Depuis leurs premières incursions dans le paysage musical, Nicolas Godin et JB Dunckel ont imposé une force tranquille, un entêtement à déjouer l’espace et le temps, les figures imposées, pour établir un ordre musical au modernisme organique. Air a toujours mis sa musique à l’épreuve du temps, exercice nécessairement contraire aux grands courants de l’époque du tout-consommable. En poursuivant un équilibre parfait entre classicisme et avant-garde, Air a pourvu sa musique d’un système immunitaire contre le rétrécissement du temps et des distances, des coups et des modes. Une anomalie, un paradoxe en somme, parfaitement appliqué dans sa démarche de contre-pouvoir, avec une détermination sans faille. Après avoir fait voler en éclat les codes, bouger les lignes de fronts des musiques contemporaines, Air s’est offert le luxe de regarder les territoires vierges, les terres ou les instruments se font à nouveau la cour, ou les tempos s’étirent, les arrangements s’envolent. Une trajectoire à contre-courant.
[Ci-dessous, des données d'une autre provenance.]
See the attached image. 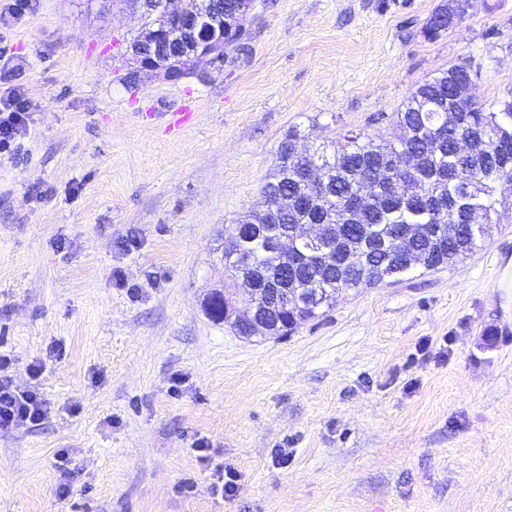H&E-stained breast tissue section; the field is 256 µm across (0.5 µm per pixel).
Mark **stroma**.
I'll use <instances>...</instances> for the list:
<instances>
[{
    "instance_id": "stroma-1",
    "label": "stroma",
    "mask_w": 512,
    "mask_h": 512,
    "mask_svg": "<svg viewBox=\"0 0 512 512\" xmlns=\"http://www.w3.org/2000/svg\"><path fill=\"white\" fill-rule=\"evenodd\" d=\"M445 3L265 0L247 54L175 84L129 74L137 0H0V89L30 102L0 160V376L48 409L0 430V512H512V194L455 266L291 335L202 309L289 129L392 138L466 61L479 101L512 91V0L427 35Z\"/></svg>"
}]
</instances>
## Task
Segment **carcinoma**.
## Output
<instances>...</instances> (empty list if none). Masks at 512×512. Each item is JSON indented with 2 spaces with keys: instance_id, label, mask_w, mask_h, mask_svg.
Here are the masks:
<instances>
[{
  "instance_id": "cac0c4a2",
  "label": "carcinoma",
  "mask_w": 512,
  "mask_h": 512,
  "mask_svg": "<svg viewBox=\"0 0 512 512\" xmlns=\"http://www.w3.org/2000/svg\"><path fill=\"white\" fill-rule=\"evenodd\" d=\"M142 4L144 27H179V20L157 10V0H142ZM236 6L237 0H208L209 21L229 28L238 25ZM450 73L464 79L465 64L448 68L409 93L395 113L398 134L393 140L351 134L336 150L288 132L278 146L271 181L264 186V208L248 212L239 224L225 231L236 238L234 247L222 249L225 277L232 281L251 278L262 288H285L291 277L302 276L307 290L304 307L285 305L276 315L286 327L290 322L304 323L322 316L323 309L332 308L344 291L401 281L407 270L395 264L390 244L410 224L423 227L412 246L436 268L452 266L472 253L477 241L491 235L492 225L502 222L499 195L512 192V136L494 133L503 118L512 119V94L487 105L478 101L463 106L460 112H450ZM477 128L483 134L477 152L455 154L456 137ZM407 153L420 159L409 176L421 183L422 194L402 198L393 184H387L363 223H350L348 213L360 176L376 164L392 165ZM313 166L327 167L316 185L306 178ZM285 194L297 200L296 208L288 212L276 208L277 199ZM475 206L490 217L478 231L471 230L467 221ZM295 224H337L342 239L330 247L327 258L310 256L298 267L287 268L275 242L289 235ZM350 246L357 253L344 263L341 255Z\"/></svg>"
}]
</instances>
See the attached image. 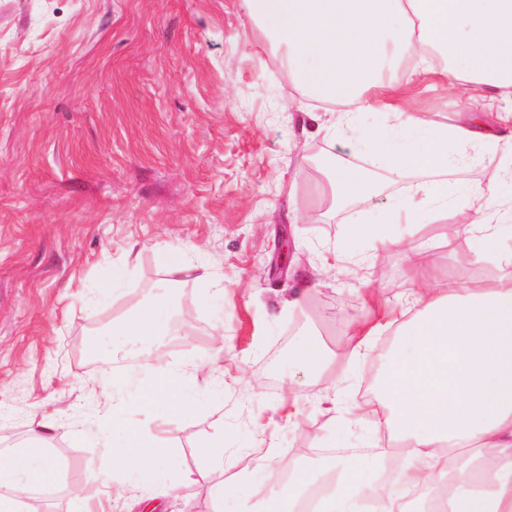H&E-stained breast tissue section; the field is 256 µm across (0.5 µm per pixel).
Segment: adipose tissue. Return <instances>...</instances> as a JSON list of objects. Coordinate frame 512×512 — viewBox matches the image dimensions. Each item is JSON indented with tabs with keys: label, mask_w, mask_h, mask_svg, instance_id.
<instances>
[{
	"label": "adipose tissue",
	"mask_w": 512,
	"mask_h": 512,
	"mask_svg": "<svg viewBox=\"0 0 512 512\" xmlns=\"http://www.w3.org/2000/svg\"><path fill=\"white\" fill-rule=\"evenodd\" d=\"M254 24L266 27L282 66L297 86L335 107V129L347 141L372 147L393 175L426 173L425 181L384 207L383 224H436L453 217L443 236L475 243L481 258L496 262L494 277L460 281L441 275L424 245L406 247L416 290L411 310H393L383 321L358 324L349 339L361 357L383 326H396L397 340L372 400L358 406L380 437L398 441L396 484L375 448L357 459L333 457L321 473L333 476L324 512H423V502L446 494L445 512H512V253H504L501 227L512 223V195L479 184L448 182L449 143L460 150L480 147L512 176V133L484 119L486 102L512 101V0H247ZM405 70L408 80L439 79L458 88L469 111L466 121H432L421 112H402L389 103L394 87L385 79ZM390 114L394 127L409 133L395 147L378 129L360 125L363 112ZM325 197L347 206L371 200L375 184L349 167L329 166ZM171 307L160 293L133 316L113 326L116 336L152 344L167 333L161 319ZM225 344L216 339L206 356L181 366H157L148 385L136 370L101 380L137 387L145 404L160 403L178 414L196 403L198 377L216 371ZM311 376L322 375L336 353L318 333L291 352ZM121 423L114 406L99 411L94 432L112 463V486L125 493L136 475L154 476L172 459L158 441L110 436ZM207 467L199 477L218 512L240 500L239 512H294L298 496L319 473L305 464H284L271 455L244 460L228 453L223 440L203 449ZM234 467L227 475L226 467ZM292 479L280 482L282 470ZM263 471L276 482L272 497L248 489L244 476ZM54 463L43 451L23 445L0 458V512H25L30 488L52 481Z\"/></svg>",
	"instance_id": "obj_1"
}]
</instances>
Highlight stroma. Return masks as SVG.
I'll use <instances>...</instances> for the list:
<instances>
[{"mask_svg": "<svg viewBox=\"0 0 512 512\" xmlns=\"http://www.w3.org/2000/svg\"><path fill=\"white\" fill-rule=\"evenodd\" d=\"M311 103L250 21L244 0H0V451L27 441L45 412L55 427L43 444L56 463L34 485L27 512H72L76 497L107 512H213L198 471L199 450L216 437L255 455L300 448H368L371 424L349 409L372 397L393 333L374 337L360 360L337 357L321 378L290 360L317 328L343 344L371 301L400 307L411 280L403 243L428 242L445 275L490 277L495 268L465 241L446 246L444 224H387L400 247L376 250L348 239L356 216L375 221L418 172L393 181L380 158L334 132L310 136ZM403 103L440 123L465 116L460 93L411 83ZM448 179L512 192L498 160L459 155ZM382 180L359 213L329 210L318 191L325 156ZM314 215L291 223L290 201ZM293 242L280 254L278 239ZM183 250L209 278L177 280L165 253ZM126 271L101 304L90 291ZM313 286L305 315L281 307L295 281ZM172 288L169 319L184 327L152 351L154 364L205 355L216 328L231 344L224 385L203 387L194 413L141 409L126 391L115 432L150 427L175 458L156 483L108 495L110 464L85 434L105 404L98 382L113 361L134 362L140 341L110 333L161 286ZM223 293H216V286ZM338 386L337 405L317 389Z\"/></svg>", "mask_w": 512, "mask_h": 512, "instance_id": "35a3bbf8", "label": "stroma"}]
</instances>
Alors, quand ils s’attellent à l’écriture de leur quatrième album, la réputation de Air est déjà toute faite, pliée, polie par le temps et les succès, confirmée par les regards parfois perplexes, toujours envieux du monde entier. Guidés par la même exigeance, JB Dunckel et Nicolas Godin participent aux projets les plus variés pour satisfaire un besoin permanent de composer, de jouer, de ‘performer’. L’album de Charlotte Gainsbourg donne la mesure de la confiance acquise, mise au service d’une interprète cherchant depuis longtemps l’accord parfait.
Pocket Symphony arrive à point nommé pour enfoncer le clou, multiplier les risques au moment ou les autres se barricadent, campent sur leurs positions. Un disque de voltige, de légèreté et de temps retrouvé pour un duo en pleine cure de jouvence. Des titres aux noms évocateurs ‘space maker’, ‘mer du japon’ ou ‘somewhere between walking and sleeping’ pour une symphonie moderne et désinhibée.

Depuis longtemps qu’ils se tournaient autour (rencontre autour d’un projet de clip pour 10,000 Hertz Legend) Air et Xavier Veilhan ont attendu patiemment le moment pour donner corps à une collaboration, elle aussi hors norme. L’artiste s’est depuis longtemps construit un monde parallèle, une oeuvre évolutive où – la aussi – le classicisme se frotte à la modernité pour créer des moments de remise en cause de la matiere et du temps, de questionnement des frontières établies, de la perception du monde qui nous entoure. Plus qu’un mariage de raison, la rencontre s’est nourrie des risques encourus, des enjeux et des éceuils à eviter. Xavier Veilhan avait déjà commencé à travailler sur une série de statues de personnages, artistes et personnalites contemporains quand Pocket Symphony a vu le jour. Immortaliser les corps et les visages pour mieux leur faire traverser le temps et les distances, figer les artistes dans l’instant, pour mieux les saisir.
Cette rencontre rare donnera naissance au projet Aérolite, qui aura lieu au Centre Pompidou. Une performance sous forme de conversation à trois, où Xavier Veilhan, JB Dunckel et Nicolas Godin s’appliqueront à bousculer les proportions, musiques et materiaux. Il y sera question, évidemment, de mouvement, d’apesanteur, de ‘moment futuriste’ et de météorite.
Un choc des cultures et un combat éphémère contre le temps qui passe et les oeuvres qui restent.

Pocket Symphony (EMI), sortie le 5 mars 2007
Aérolite, un spectacle de Xavier Veilhan composé et interprété par JB Dunckel et Nicolas Godin, avec la collaboration de Alexis Bertrand et produit par l’Agence Eva Albarran et Nathalie Viot.
À l’occasion de l’exposition « Airs de Paris » présentée au Centre Pompidou du 25 avril au 20 août 2007.